In 2010, the American Supreme Court decided to lift all restrictions on what amounts of money could be given by either corporations or trade unions directly to campaigns at the federal level. One of the outcomes of that—a decision that was made, let the House not forget, in 2010—was that in 2012 no less than $6 billion was poured into federal elections in the United States in a one-year electoral cycle. That was not enough. The sweeping away of all those restrictions was based upon the constitutional right of free speech, in my view distorted in a very troubling way. Today, the Supreme Court of 2014 has on its agenda yet another proposal, McCutcheon v Federal Election Commission, which would enable any individual, without restriction, to contribute any amount he or she wishes to the election of an individual named federal candidate—in other words, it is back to Eatanswill and the buying of politicians.
The United States is a great and very open democracy, but we are rapidly seeing the gradual distortion of its democracy by huge expenditure of money for other purposes than simply a desire to register a particular campaigning goal. I fully take the point that every step that can be taken has been taken to avoid that in the Bill. I am dubious about the proposal of the noble and learned Lord, Lord Hardie, to increase substantially the limit. However, I appreciate that the original limit was almost certainly too drastically cut. There is a median way there.
My Lords, I will not trespass on the delicate field of remuneration; but I would like to congratulate the Government on doing what they said they were going to do in putting this excellent review in the Bill.
I will add something that I can only say because of my parliamentary background. It would be immensely helpful if it could be understood that the person who conducts a review will, in the course of doing so, consult and listen to evidence from parliamentarians of all parties engaged in the campaign. They are likely, at grass-roots level, to know more than—with great respect—most leading lawyers or leading statesmen are likely to know. I very hope that it will be indicated to the person who conducts the review that he or she will be expected to invite evidence from people who are standing for Parliament and to consider the particular evidence they would like to bring to his or her attention.

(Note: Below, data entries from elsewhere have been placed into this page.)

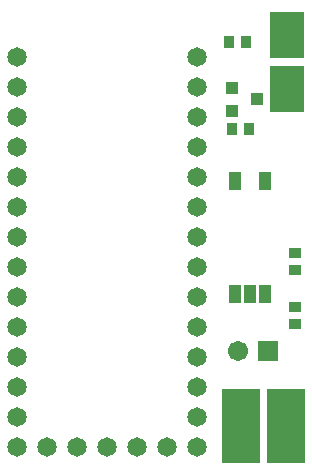
<source format=gts>
G04 Layer_Color=8388736*
%FSAX24Y24*%
%MOIN*%
G70*
G01*
G75*
%ADD23R,0.0440X0.0400*%
%ADD24R,0.0434X0.0356*%
%ADD25R,0.0434X0.0592*%
%ADD26R,0.0356X0.0434*%
%ADD27R,0.1280X0.2480*%
%ADD28R,0.1180X0.1580*%
%ADD29R,0.0671X0.0671*%
%ADD30C,0.0671*%
%ADD31C,0.0650*%
%ADD32C,0.0580*%
D23*
X019240Y046400D02*
D03*
X018406Y046020D02*
D03*
Y046774D02*
D03*
D24*
X020500Y038924D02*
D03*
Y039476D02*
D03*
Y040724D02*
D03*
Y041276D02*
D03*
D25*
X018500Y039930D02*
D03*
X019000D02*
D03*
X019500D02*
D03*
X018500Y043670D02*
D03*
X019500D02*
D03*
D26*
X018976Y045400D02*
D03*
X018424D02*
D03*
X018876Y048300D02*
D03*
X018324D02*
D03*
D27*
X020200Y035500D02*
D03*
X018700D02*
D03*
D28*
X020250Y046750D02*
D03*
Y048550D02*
D03*
D29*
X019600Y038000D02*
D03*
D30*
X018600D02*
D03*
D31*
X011250Y047800D02*
D03*
Y046800D02*
D03*
Y045800D02*
D03*
Y044800D02*
D03*
Y043800D02*
D03*
Y042800D02*
D03*
Y041800D02*
D03*
Y040800D02*
D03*
Y039800D02*
D03*
Y038800D02*
D03*
Y037800D02*
D03*
Y036800D02*
D03*
Y035800D02*
D03*
Y034800D02*
D03*
X012250D02*
D03*
X013250D02*
D03*
X014250D02*
D03*
X015250D02*
D03*
X016250D02*
D03*
X017250D02*
D03*
Y035800D02*
D03*
Y036800D02*
D03*
Y037800D02*
D03*
Y038800D02*
D03*
Y039800D02*
D03*
Y040800D02*
D03*
Y041800D02*
D03*
Y042800D02*
D03*
Y043800D02*
D03*
Y044800D02*
D03*
Y045800D02*
D03*
Y046800D02*
D03*
Y047800D02*
D03*
D32*
X020200Y046800D02*
D03*
M02*

</source>
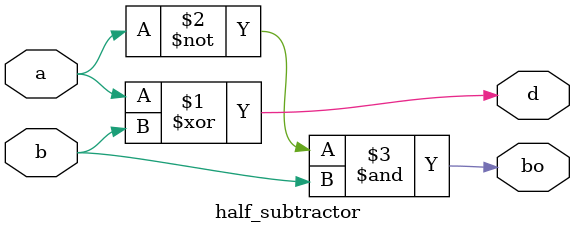
<source format=sv>
module half_subtractor(a,b,d,bo);
  input a,b;
  output d,bo;
  assign d=a^b;
  assign bo=~a&b;
endmodule

</source>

It is a great relief to be able to welcome an amendment without any qualification at all; but it might be worth reminding ourselves why a review is so essential. First, with the existing PPERA, most charities were not even aware that they were regulated; it is only recently that they have come up against it. Therefore, there are fundamental problems with PPERA that have only just been revealed, and probably we have not yet had proper time to put them right.
Secondly, we have had a very short time to think about and amend the Bill before us. As we know, there was no pre-legislative scrutiny and no six-month period for consultation—which we recommended. We have had only a very short five-week period. The commission that I chair has always made it clear that the recommendations we put forward were only for the 2015 election, because we could not see the answer to a number of issues. In particular, the issue of coalition working keeps coming up and we have not yet found a satisfactory answer to that. Therefore, it is extremely good that the review body is going to be set up and that it will be in time to watch what happens with the election. It is going to have to report within a year, which of course meets the concern raised earlier by the noble Baroness about a sunset clause. It will now have to report within a year.
I have only one question: why have the Government decided that the review should be done by one person, rather than by a committee of Parliament?